Some single-nucleotide polymorphisms (SNPs) increase the risk of mortal disease. Identifying these SNPs and the genes in which they reside is an important area in human genomics. Such qualitative observations are important in themselves. However, an accurate assessment of the numerical distribution and age-dependent decline of SNPs in the population would permit calculation of the rises represented by each SNP. Such analyses have not been attempted because of a lack of an efficient and cost-effective method to detect multiple SNPs in a large number of individuals and a large number of genes. Here, we suggest the use of an analytical procedure that can scan for SNPs in 100-bp DNA sequences from as many as 10000 donors' blood cell samples, or 20000 alleles, simultaneously. Our suggestion is based on technology developed for studies of somatic mutations in human tissue DNA for point mutations at frequencies equal to or greater than 10(-6). In a simplified version of this technology, any SNP arising at frequencies at or above 5x10(-4) would be identified with useful precision. A gene would be represented by 10 or more sections of 100bp. This strategy includes splice-site mutations that represent a significant fraction of gene inactivating point mutations and would not be observed in strategies using cDNA. To illustrate the logic of the suggested approach, we use American mortality records to calculate the expected decrease in SNPs coding for premature mortality in newborns and centenarians. We consider several elementary cases: SNPs in one gene only, any of several genes, or all of several genes that create a risk of death by pancreatic cancer. The fraction of expressed polymorphisms affecting mortality should be simultaneously increased in probands and decreased in the aged relative to newborns.

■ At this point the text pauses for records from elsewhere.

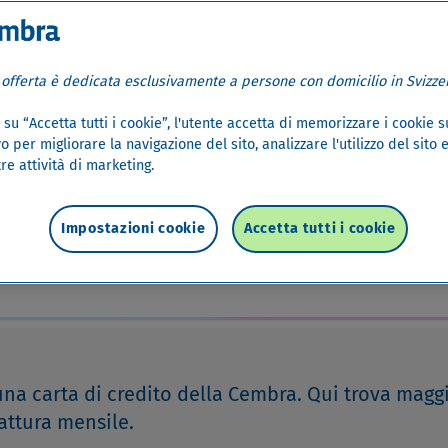
 offerta è dedicata esclusivamente a persone con domicilio in Svizzer
su “Accetta tutti i cookie”, l'utente accetta di memorizzare i cookie s
o per migliorare la navigazione del sito, analizzare l'utilizzo del sito 
re attività di marketing.
le
Impostazioni cookie
Accetta tutti i cookie
o conto mensile delle carte Cemb
una carta di credito della Cembra. Qui trova magg
fattura mensile.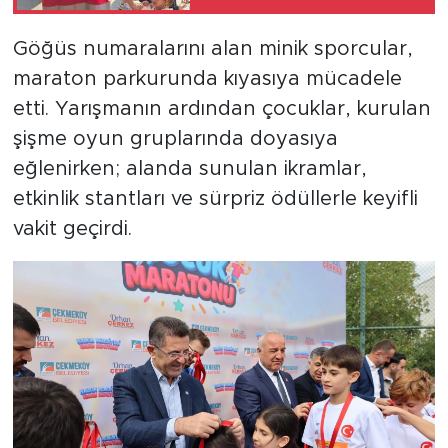
Düzenlendi
Göğüs numaralarını alan minik sporcular,
maraton parkurunda kıyasıya mücadele
etti. Yarışmanın ardından çocuklar, kurulan
şişme oyun gruplarında doyasıya
eğlenirken; alanda sunulan ikramlar,
etkinlik stantları ve sürpriz ödüllerle keyifli
vakit geçirdi.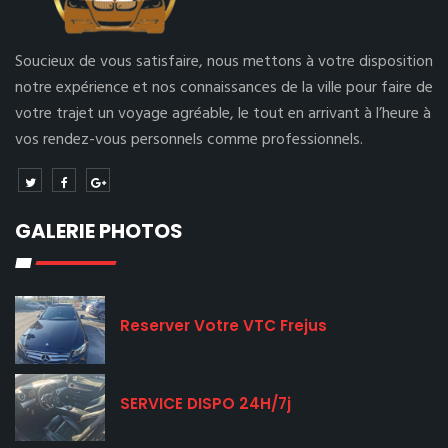
Soucieux de vous satisfaire, nous mettons à votre disposition
notre expérience et nos connaissances de la ville pour faire de
votre trajet un voyage agréable, le tout en arrivant à l’heure à
vos rendez-vous personnels comme professionnels.
GALERIE PHOTOS
Reserver Votre VTC Frejus
SERVICE DISPO 24H/7j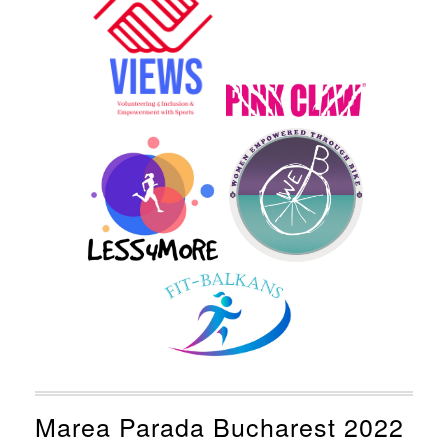
Marea Parada Bucharest 2022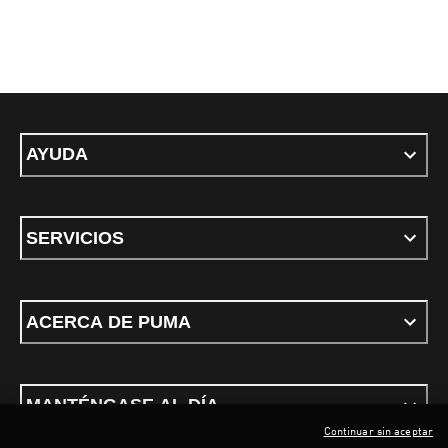
AYUDA
SERVICIOS
ACERCA DE PUMA
MANTÉNGASE AL DÍA
Continuar sin aceptar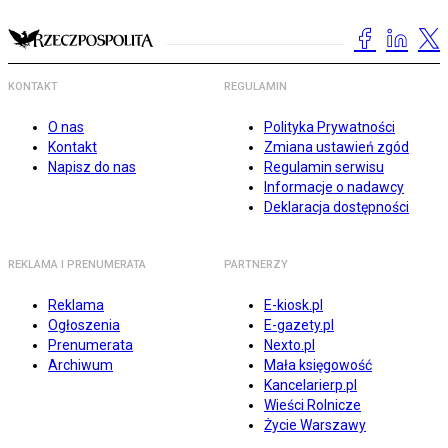
KONTAKT
REGULAMIN
O nas
Polityka Prywatności
Kontakt
Zmiana ustawień zgód
Napisz do nas
Regulamin serwisu
Informacje o nadawcy
Deklaracja dostępności
REKLAMA I PRENUMERATA
PARTNERZY
Reklama
E-kiosk.pl
Ogłoszenia
E-gazety.pl
Prenumerata
Nexto.pl
Archiwum
Mała księgowość
Kancelarierp.pl
Wieści Rolnicze
Życie Warszawy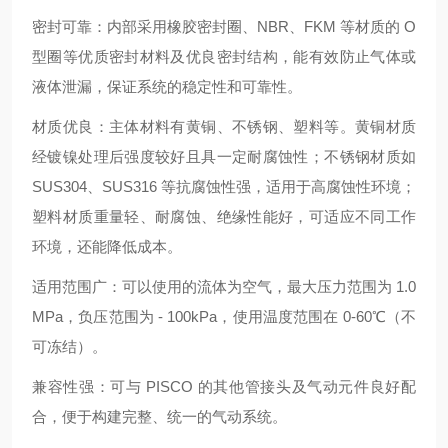
密封可靠：内部采用橡胶密封圈、NBR、FKM 等材质的 O
型圈等优质密封材料及优良密封结构，能有效防止气体或
液体泄漏，保证系统的稳定性和可靠性。
材质优良：主体材料有黄铜、不锈钢、塑料等。黄铜材质
经镀镍处理后强度较好且具一定耐腐蚀性；不锈钢材质如
SUS304、SUS316 等抗腐蚀性强，适用于高腐蚀性环境；
塑料材质重量轻、耐腐蚀、绝缘性能好，可适应不同工作
环境，还能降低成本。
适用范围广：可以使用的流体为空气，最大压力范围为 1.0
MPa，负压范围为 - 100kPa，使用温度范围在 0-60℃（不
可冻结）。
兼容性强：可与 PISCO 的其他管接头及气动元件良好配
合，便于构建完整、统一的气动系统。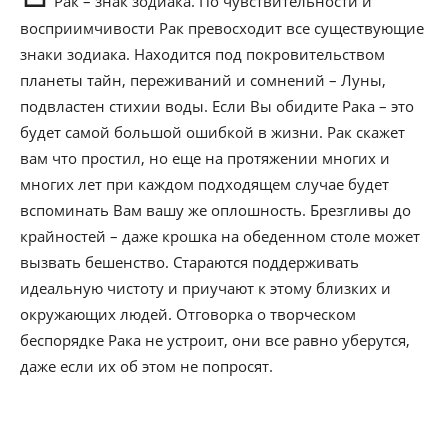
Рак – знак зодиака. По чувствительности и
восприимчивости Рак превосходит все существующие
знаки зодиака. Находится под покровительством
планеты тайн, переживаний и сомнений – Луны,
подвластен стихии воды. Если Вы обидите Рака – это
будет самой большой ошибкой в жизни. Рак скажет
вам что простил, но еще на протяжении многих и
многих лет при каждом подходящем случае будет
вспоминать Вам вашу же оплошность. Брезгливы до
крайностей – даже крошка на обеденном столе может
вызвать бешенство. Стараются поддерживать
идеальную чистоту и приучают к этому близких и
окружающих людей. Отговорка о творческом
беспорядке Рака не устроит, они все равно уберутся,
даже если их об этом не попросят.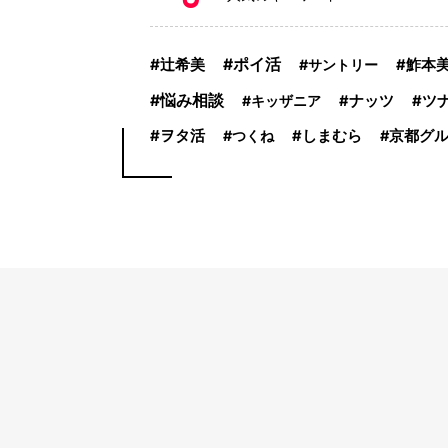
辻希美
ポイ活
サントリー
鮓本
悩み相談
キッザニア
ナッツ
ツ
ヲタ活
つくね
しまむら
京都グ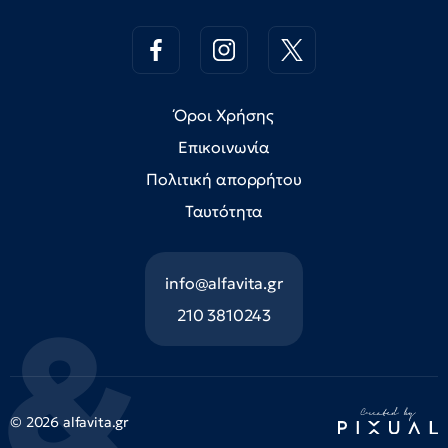
Όροι Χρήσης
Επικοινωνία
Πολιτική απορρήτου
Ταυτότητα
info@alfavita.gr
210 3810243
© 2026 alfavita.gr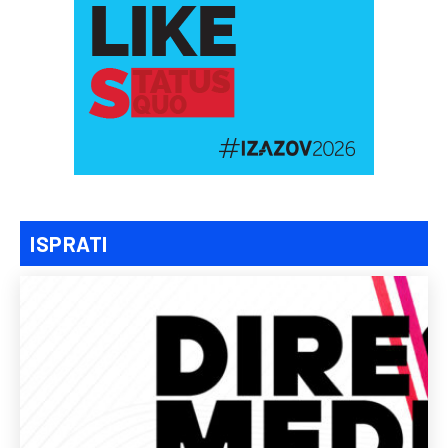
ISPRATI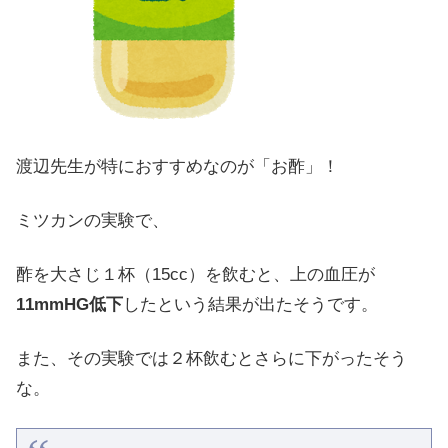
渡辺先生が特におすすめなのが「お酢」！
ミツカンの実験で、
酢を大さじ１杯（15cc）を飲むと、上の血圧が
11mmHG低下
したという結果が出たそうです。
また、その実験では２杯飲むとさらに下がったそう
な。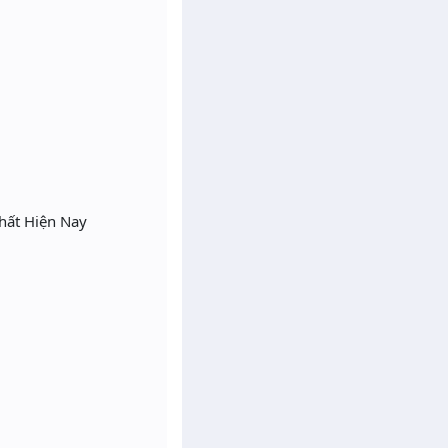
hất Hiện Nay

Silent polymorphisms in the same gene would remain unchanged in all three groups and serve as internal standards. A key point is that scanning a gene, in which loss of gene function creates the risk of mortality is expected to reveal not one, but multiple SNPs, which decline with age, as carriers die earlier in life than non-carriers. Several SNPs in a scanned gene would suggest that the decreasing SNP was genetically linked to a different polymorphism that creates the disease risk.